_Supplied text_
◇ ◇ ◇ ◇ ◇
Everything else related to the core event handling loop is not exposed to
library users. All that needs to be specified is the type of the state machine,
the commands to update it, and how to perform those updates.

### Effectful Layers

In this Raft implementation, there are four components that need access to global
state and system resources. Firstly, raft nodes must maintain some persistent
state for efficient and correct recovery from network outages or partitions.
Secondly, raft nodes need to send messages to other raft nodes for the network
(the replicated state machine) to be operational. Next, library users must
specify what event channel datastructure to use. Finally, the programmer must
provide a way to fork threads and run a list of effectful actions concurrently.
◇ ◇ ◇ ◇ ◇
_Given information_
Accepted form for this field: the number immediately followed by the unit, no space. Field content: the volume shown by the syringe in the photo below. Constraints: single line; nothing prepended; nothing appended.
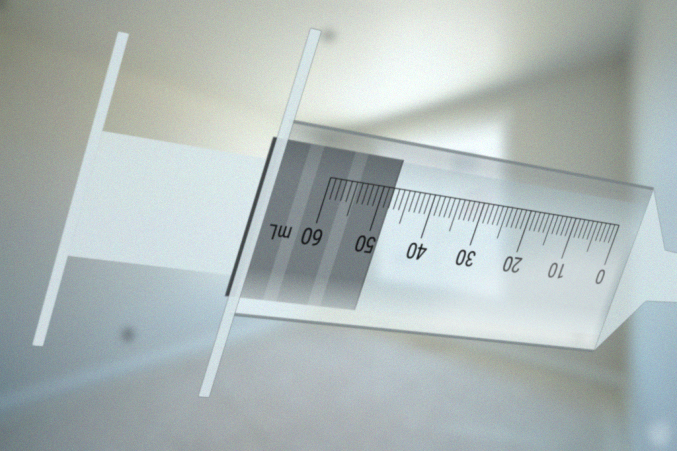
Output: 48mL
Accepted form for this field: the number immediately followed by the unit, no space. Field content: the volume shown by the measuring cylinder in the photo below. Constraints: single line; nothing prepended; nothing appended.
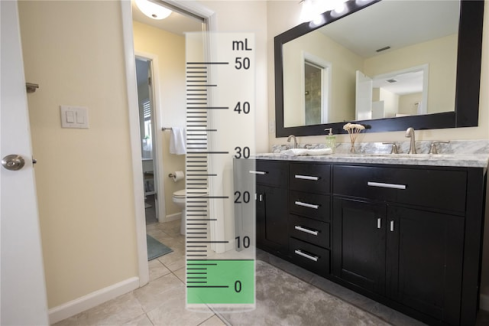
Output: 6mL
◇ ◇ ◇ ◇ ◇
_Your objective_
Rewrite everything in the Raft passage from "Everything else related" down to "perform those updates.", substituting "operations" for "commands". The material has no connection to the Raft passage.

_Result of this task_
Everything else related to the core event handling loop is not exposed to
library users. All that needs to be specified is the type of the state machine,
the operations to update it, and how to perform those updates.